===== Data under study =====

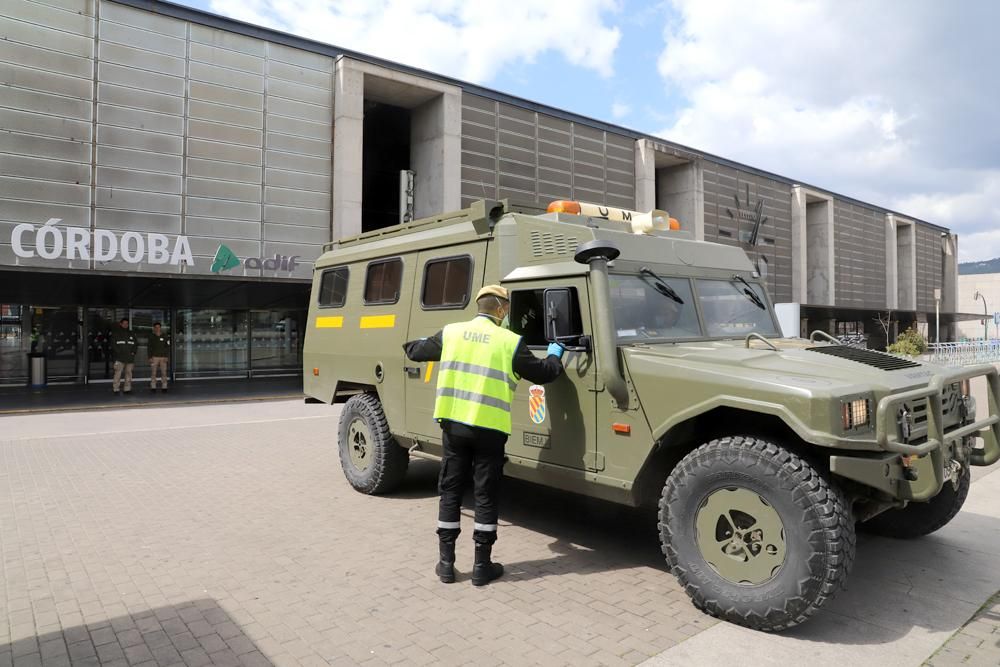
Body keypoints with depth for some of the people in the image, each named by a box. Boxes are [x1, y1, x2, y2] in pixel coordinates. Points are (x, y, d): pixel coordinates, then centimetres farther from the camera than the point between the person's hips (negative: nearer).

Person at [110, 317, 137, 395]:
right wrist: (119, 352, -12)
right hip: (119, 357, -4)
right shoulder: (115, 333, 6)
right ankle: (115, 389, -8)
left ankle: (127, 389, 9)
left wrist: (133, 352, 1)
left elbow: (134, 344, 18)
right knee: (118, 373, -10)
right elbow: (113, 344, -2)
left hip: (130, 357, 4)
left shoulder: (131, 334, 18)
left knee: (129, 373, 4)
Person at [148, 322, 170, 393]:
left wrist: (166, 357, -3)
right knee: (153, 373, -2)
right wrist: (150, 357, -4)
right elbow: (149, 347, 5)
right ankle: (153, 387, 2)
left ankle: (164, 387, -2)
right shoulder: (151, 337, 6)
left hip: (163, 357, 0)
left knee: (164, 373, -4)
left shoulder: (164, 337, 7)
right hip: (154, 357, 0)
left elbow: (167, 347, 7)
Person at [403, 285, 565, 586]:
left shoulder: (451, 333, 4)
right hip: (489, 428, -3)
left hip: (453, 423, 3)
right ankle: (482, 566, 17)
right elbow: (542, 374, 3)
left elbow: (416, 352, 17)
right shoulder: (509, 341, -5)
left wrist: (411, 344, 42)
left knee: (450, 491, 14)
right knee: (486, 496, 9)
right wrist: (555, 355, 24)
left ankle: (446, 563, 21)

=====

> **Action item**
A verbatim transcription is needed of the lines above, starting at the line with "right knee: (118, 373, -10)" and ending at the line with "right shoulder: (151, 337, 6)", both included, and of nothing else.

> **Worked solution**
right knee: (118, 373, -10)
right elbow: (113, 344, -2)
left hip: (130, 357, 4)
left shoulder: (131, 334, 18)
left knee: (129, 373, 4)
Person at [148, 322, 170, 393]:
left wrist: (166, 357, -3)
right knee: (153, 373, -2)
right wrist: (150, 357, -4)
right elbow: (149, 347, 5)
right ankle: (153, 387, 2)
left ankle: (164, 387, -2)
right shoulder: (151, 337, 6)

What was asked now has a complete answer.